Saved. Inspirited. And one more word: Sent! “As the Father has sent Me, even so I am sending you.” But at this point let’s remember the vacationing Thomas for a moment. Sure, he was doubting and refused to believe. But even his skepticism has something to say that we need. He said, “Unless I see in His hands the mark of the nails, and place my finger into the mark of the nails, and place my hand into His side, I will never believe.” In other words, he wanted to see the marks of the Cross! In his own mistaken way, Thomas hit the nail on the head! Later the Apostle Paul would get it as he wrote, “for I bear on my body the marks of Jesus” (Galatians 6:17). For God had once said of him, “he is a chosen instrument of mine to carry my name before the Gentiles and kings and the children of Israel. For I will show him how much he must suffer for the sake of my name” (Acts 9:15-16). And when Jesus sent these men, He sent them as his Father had sent Him—not to the wearing of a crown, but to the bearing of a cross.
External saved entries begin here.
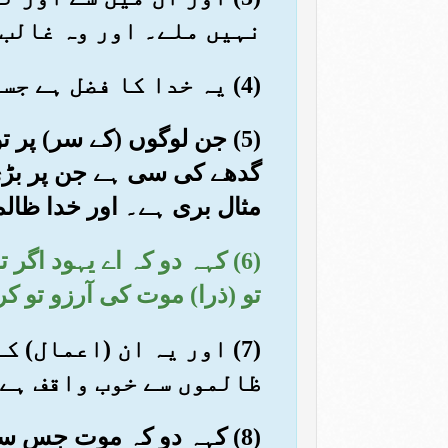
نہیں ملے۔ اور وہ غالب 
(4) یہ خدا کا فضل ہے جسے چاہتا ہے عطا کرتا ہے۔ اور خدا بڑے فضل کا مالک ہے
(5) جن لوگوں (کے سر) پر ت
گدھے کی سی ہے جن پر بڑی 
مثال بری ہے۔ اور خدا ظالم
(6) کہہ دو کہ اے یہود اگ
تو (ذرا) موت کی آرزو تو کر
(7) اور یہ ان (اعمال)
ظالموں سے خوب واقف ہے
(8) کہہ دو کہ موت جس سے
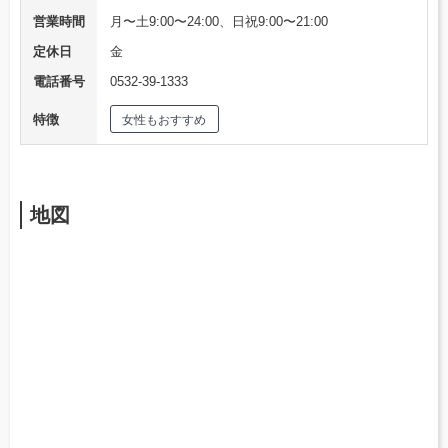
営業時間
月〜土9:00〜24:00、日祝9:00〜21:00
定休日
金
電話番号
0532-39-1333
特徴
女性もおすすめ
地図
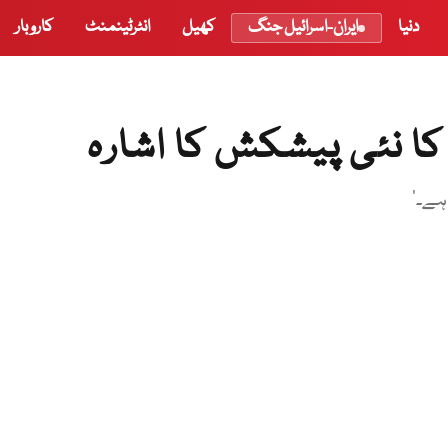
دنیا
ایران-اسرائیل جنگ
کھیل
انٹرٹینمنٹ
کاروبار
ہ کا نئی پیشکش کا اشارہ
 ہے۔‘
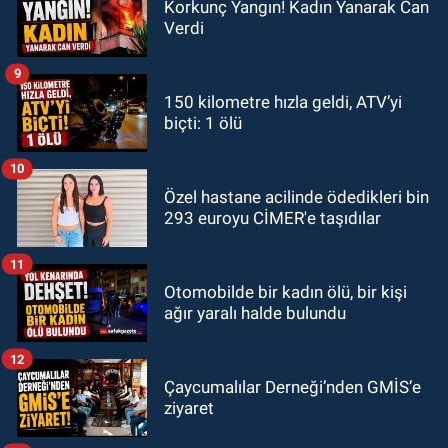
Korkunç Yangın! Kadın Yanarak Can
Verdi
9
150 kilometre hızla geldi, ATV’yi
biçti: 1 ölü
10
Özel hastane acilinde ödedikleri bin
293 euroyu CİMER'e taşıdılar
11
Otomobilde bir kadın ölü, bir kişi
ağır yaralı halde bulundu
12
Çaycumalılar Derneği’nden GMİS’e
ziyaret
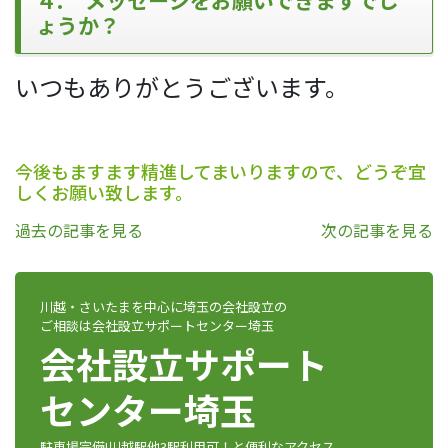
４. メッセージをお願いできますでし
ょうか？
いつもありがとうございます。
今後もますます精進してまいりますので、どうぞ宜
しくお願い致します。
過去の記事を見る
次の記事を見る
川越・さいたまを中心に埼玉の会社設立の
ご相談は会社設立サポートセンター埼玉
会社設立サポート
センター埼玉
駐車場完備!川越駅他3駅利用可！と便利なアクセス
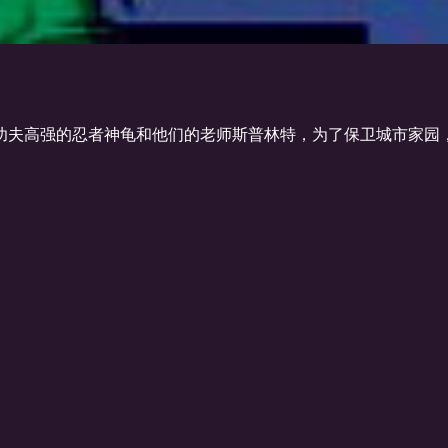
夫高强的忍者神龟和他们的老师斯普林特，为了保卫城市家园，他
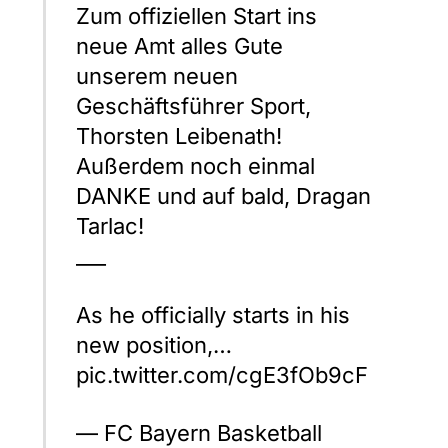
Zum offiziellen Start ins
neue Amt alles Gute
unserem neuen
Geschäftsführer Sport,
Thorsten Leibenath!
Außerdem noch einmal
DANKE und auf bald, Dragan
Tarlac!
___
As he officially starts in his
new position,…
pic.twitter.com/cgE3fOb9cF
— FC Bayern Basketball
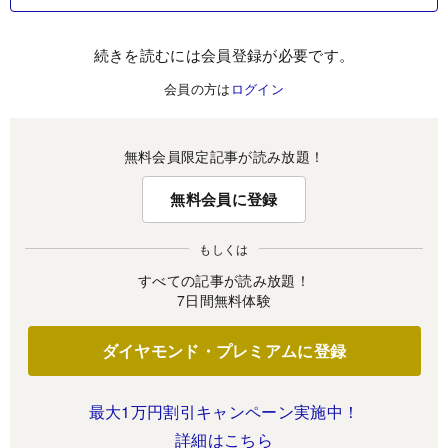
続きを読むには会員登録が必要です。
会員の方は
ログイン
無料会員限定記事が読み放題！
無料会員に登録
もしくは
すべての記事が読み放題！
7日間無料体験
ダイヤモンド・プレミアムに登録
最大1万円割引キャンペーン実施中！
詳細はこちら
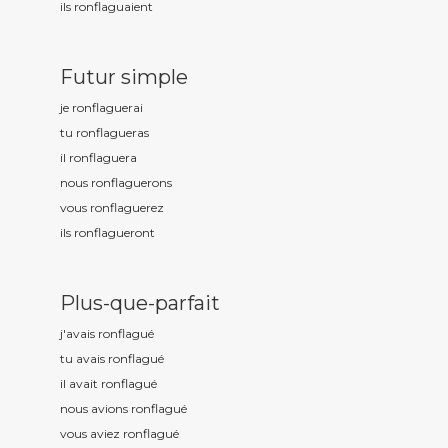
ils ronflagu
aient
Futur simple
je ronflagu
erai
tu ronflagu
eras
il ronflagu
era
nous ronflagu
erons
vous ronflagu
erez
ils ronflagu
eront
Plus-que-parfait
j'avais ronflagu
é
tu avais ronflagu
é
il avait ronflagu
é
nous avions ronflagu
é
vous aviez ronflagu
é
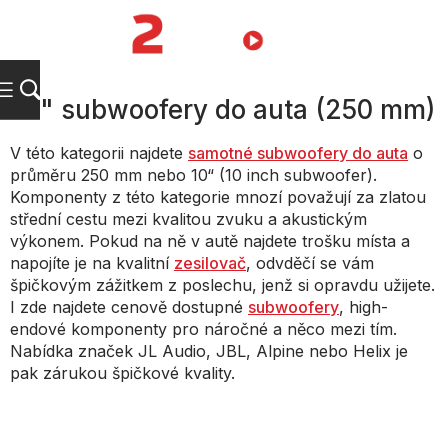
Přejít
na
NÁKUPNÍ
obsah
KOŠÍK
10" subwoofery do auta (250 mm)
V této kategorii najdete
samotné subwoofery do auta
o
průměru 250 mm nebo 10“ (10 inch subwoofer).
Komponenty z této kategorie mnozí považují za zlatou
střední cestu mezi kvalitou zvuku a akustickým
výkonem. Pokud na ně v autě najdete trošku místa a
napojíte je na kvalitní
zesilovač
, odvděčí se vám
špičkovým zážitkem z poslechu, jenž si opravdu užijete.
I zde najdete cenově dostupné
subwoofery
, high-
endové komponenty pro náročné a něco mezi tím.
Nabídka značek JL Audio, JBL, Alpine nebo Helix je
pak zárukou špičkové kvality.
So let’s say it once again, “Unless I seek the marks!” It’s not the most attractive way to go, but it’s the only way to go. “Unless I see the marks,” unless I see your money where your values are, unless I see the agonies of burden bearing, the bleeding and the suffering of compassion, well, will anyone believe?
Saved! Inspirited! Sent! Rooted by faith in Christ alone, alive with hope that has been certified by Easter’s promise, active in a love that bears the nail prints of the cross—this has been the character across the years of everything that has been going on in this thing called “the church.” We worship in a building that the sacrifices of other generations have left for us. The Word and Sacraments are here because the saints ahead of us preserved that treasure for us. The assignment and the charge from Christ our Lord is posted: “as I once sent them, I now send you!” Never mind that there have been in days gone by as there are now undoubtedly those who have drawn upon this capital for personal purpose, that here and there a Judas or an Ananias or Saphira have exposed themselves. 25 years down the road will there be those to celebrate 150 years of grace because we have been faithful? Or will they find the ruins here where someone squandered the inheritance? Saved, Inspirited and Sent. That’s much too precious an inheritance to squander. All this is written and passed on “so that you may believe that Jesus is the Christ, the Son of God, and that by believing you may have life in his name.” Saved. Inspirited. And Sent.